As part of our study of 5 years of follow up of aggressive periodontitis in children and adolescents (Clinicaltrials.gov # NCT01330719), we have treated over 150 kids and adolescents with localized aggressive periodontitis. Forty of these were diagnosed with LAP in primary dentition. None of these patients with disease in primary dentition have developed disease in their permanent dentitions as of yet. They respond to the treatment very well and their permanent dentition erupt free of disease . Another study also reported on a family of 10 patients with aggressive periodontitis, 9 of them in primary dentition (one case in permanent dentition), that treatment of periodontal disease in primary dentition led to permanent healthy dentition, and recurrence was suspected in only one case . Bimstein  also stressed the importance of prevention, early diagnosis and early treatment of periodontal diseases in children and adolescents because of several factors such as: prevalence of and severity of periodontal diseases today in adults and children is high, incipient periodontal diseases in children may develop into advanced periodontal diseases in adults, a possible association between periodontal and systemic diseases, patients/families at risk may be identified and included in special prevention/ treatment programs, and finally because prevention and treatment of most periodontal diseases is relatively simple and very effective, and may provide a lifetime of benefits.

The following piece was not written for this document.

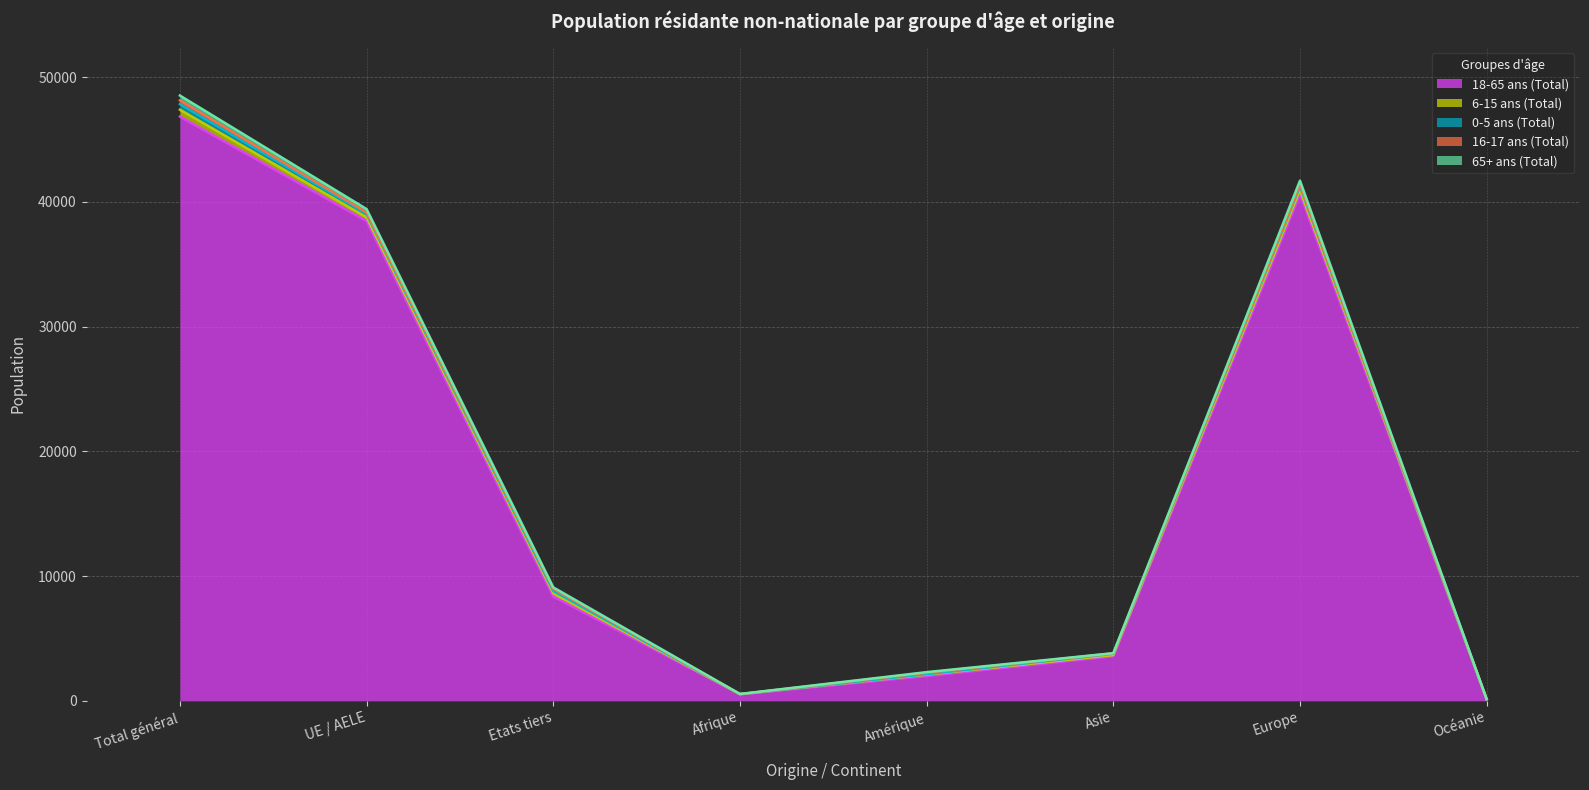

Rank the series at Asie from highest to lowest value.

18-65 ans (Total), 0-5 ans (Total), 6-15 ans (Total), 16-17 ans (Total), 65+ ans (Total)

Additionally, siblings are susceptible to periodontal disease as shown by a study of families by Marazita et al. . Our study mentioned above, only 6 healthy siblings in our cohort developed disease during the study (3 of them in primary dentition) and all of them had not followed up with their scheduled maintenance appointments, So the question is: could we even have prevented those from developing the disease as well with proper maintenance?
Based on scientific evidence, we know periodontal disease run in families. We also know that patient’s history, in combination with the clinical examination and other factors, forms the foundation for the proper diagnosis of the periodontal disease. However, are we asking the questions we should ask to learn about patient periodontal susceptibility? We ask questions regarding diabetes, systemic risk factors and even family history of caries, including siblings and parents, as stated in the AAPD guidelines for record keeping. Thus, why don’t we ask about family history of periodontal disease? This should be the first step in determining risk of the disease in young individuals. The rest, we learned in dental school, we just have to practice what we learned and keep our eyes open for this masked reality!